I’d also rather not keep patching up old browsers with Javascript… the more we do this (as developers), the more we’re doing to keep those browsers around. If the web was entirely broken in old versions of IE, would anyone continue to use it? And if they did, would they really care about how sites looked, given that so many would have rendering issues?
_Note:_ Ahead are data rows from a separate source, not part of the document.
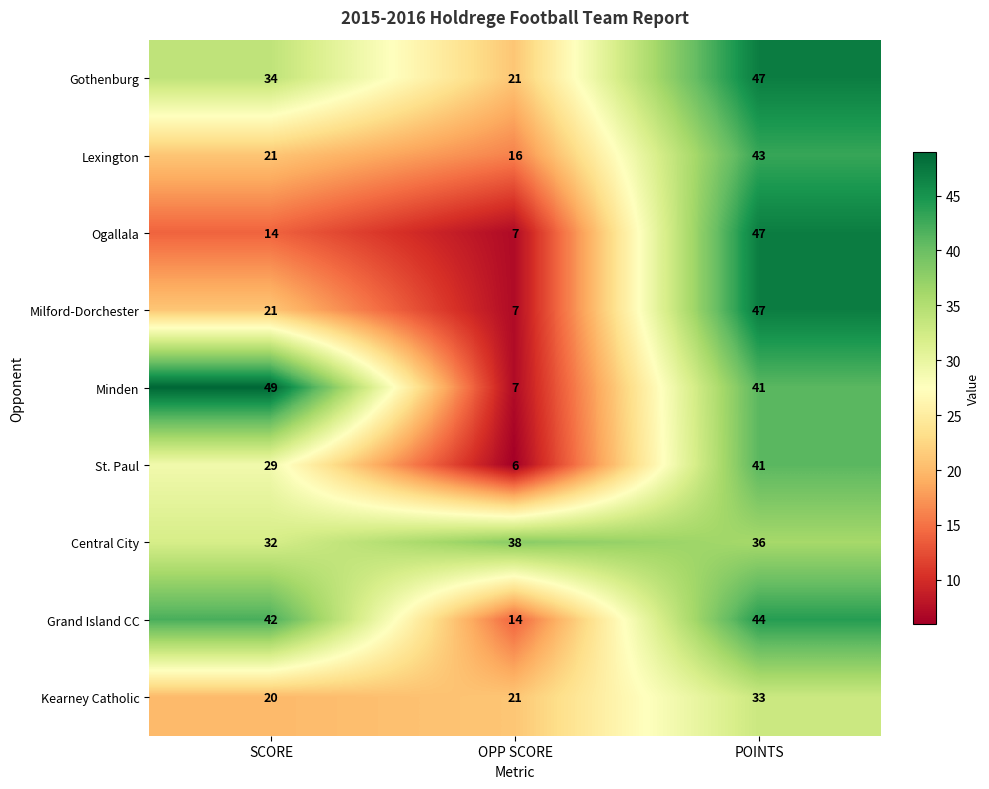

True or false: Central City has a value of 49 at SCORE.

False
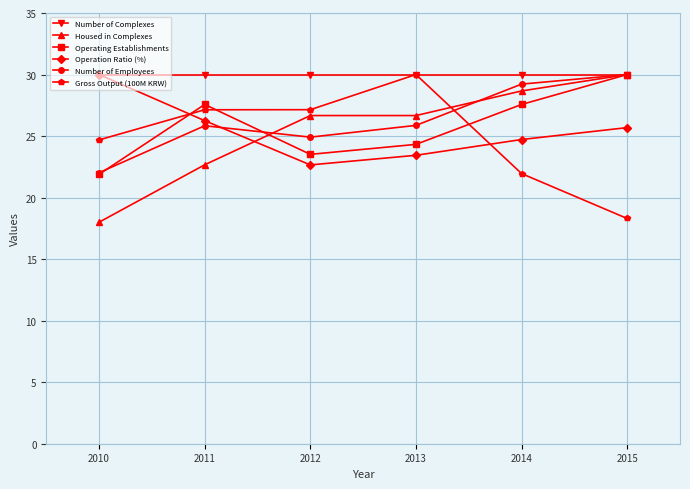

Does the chart have visible grid lines?

Yes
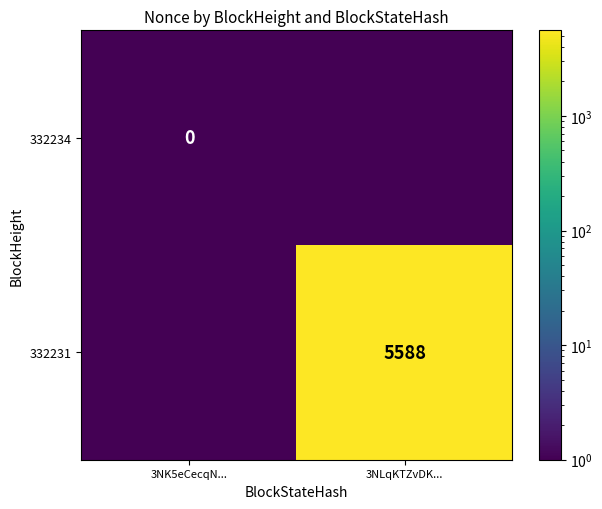

Which category has the lowest value across all series?

3NK5eCecqN...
The idea (mentioned in prior comments in this thread) of a CSS pre-processor is a nice one though, it’d be great if something like this could be executed in that fashion (a bit like Sprockets?)
mroncetwice
i’ve been super excited to try this, but im looking at the Spoon demo site and it’s not working correctly in anything i view it in:
-Chrome 6: animates and has rounded corners but no shadow
-Safari 4: rounded corners with shadows, but no animation
-FFox 3.6: no corners, no animation, no shadows
-IE8: no containing box at all, two small quote marks
generalExpert
Well this still doesn’t work in FF. I’m on 3.6.12 / Linux and it’s a no go. Works great in Chrome/Linux though. I’m wondering… with this being such a large file compared to just a few extra lines in our CSS… Is it worth it? I’ve always thought that one of the main points of coding semantically was to reduce bandwidth. So, doesn’t this increase [it] greatly compared to a few extra (ugly) lines of code in our CSS? Am I missing something. Seems like a great tool but just not too sure about the size of the file?
sushil.java@gmail.com
I like this idea a lot and found a similar attempt by Lea Verou. But i have similar concerns.
1. Performance.
2. We are watching evolution of support over browsers like linear-gradient in chrome 10 How is that taken care?